Exactly the lines from the first line of the records to the line holding "883 1219 2452" should be duplicated, and nothing more; pictures stay out.

※ ※ ※

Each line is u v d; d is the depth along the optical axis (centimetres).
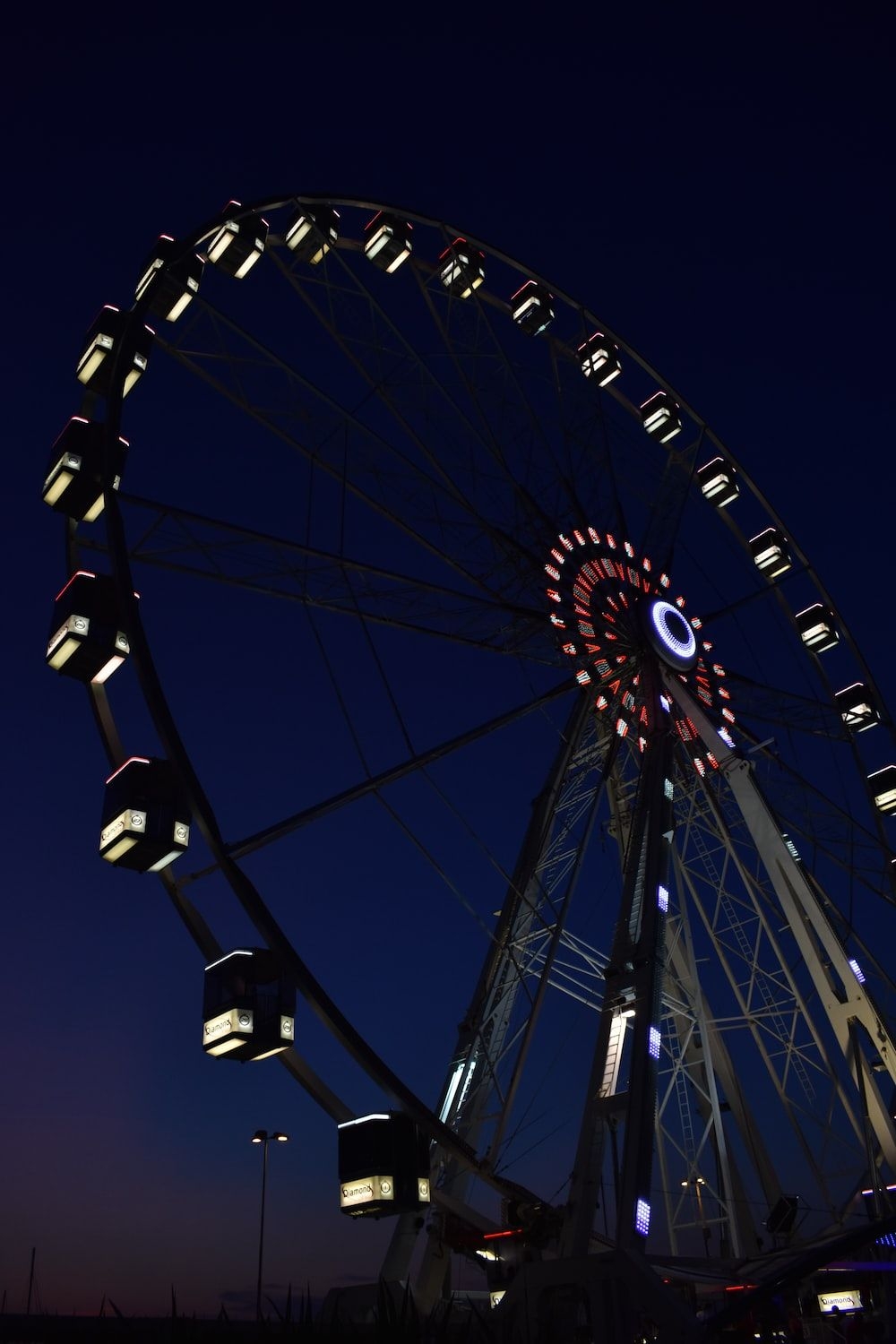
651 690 3456
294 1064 2306
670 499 4206
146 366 2972
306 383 3238
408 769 2705
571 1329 2197
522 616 3319
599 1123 2492
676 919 3622
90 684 2645
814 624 4497
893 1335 2664
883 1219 2452
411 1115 2291
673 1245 3244
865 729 4447
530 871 3127
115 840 2309
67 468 2822
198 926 2403
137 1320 1597
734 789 3534
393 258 3881
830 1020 3344
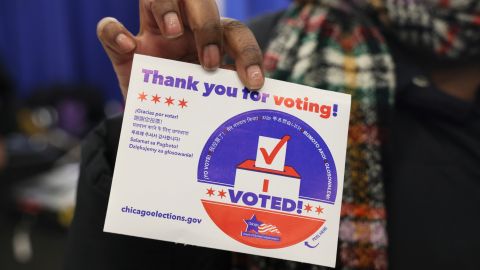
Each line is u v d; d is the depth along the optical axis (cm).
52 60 216
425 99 49
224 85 35
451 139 50
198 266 40
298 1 52
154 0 34
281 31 49
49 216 143
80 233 38
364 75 47
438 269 47
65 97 194
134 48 35
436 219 48
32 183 146
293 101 35
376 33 50
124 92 38
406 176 49
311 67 47
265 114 35
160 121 34
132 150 34
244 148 34
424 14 49
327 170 35
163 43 37
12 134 166
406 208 48
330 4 51
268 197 34
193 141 34
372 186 45
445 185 49
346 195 45
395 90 49
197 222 34
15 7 210
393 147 50
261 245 34
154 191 34
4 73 168
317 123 35
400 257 47
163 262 38
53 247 135
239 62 35
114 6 222
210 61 34
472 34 49
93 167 38
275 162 35
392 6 50
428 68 52
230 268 44
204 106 34
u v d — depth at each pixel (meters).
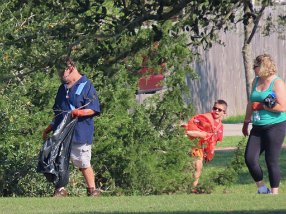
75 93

※ ※ ※

**Result of this task**:
Each line is u v d; d is the depth along the optical axis (centimetres).
651 690 3456
294 1064 2306
670 499 4206
146 366 2972
306 383 3238
408 769 2705
571 1329 2197
522 616 3319
599 1123 2492
676 919 3622
90 684 2645
814 624 4497
893 1335 2664
883 1219 2452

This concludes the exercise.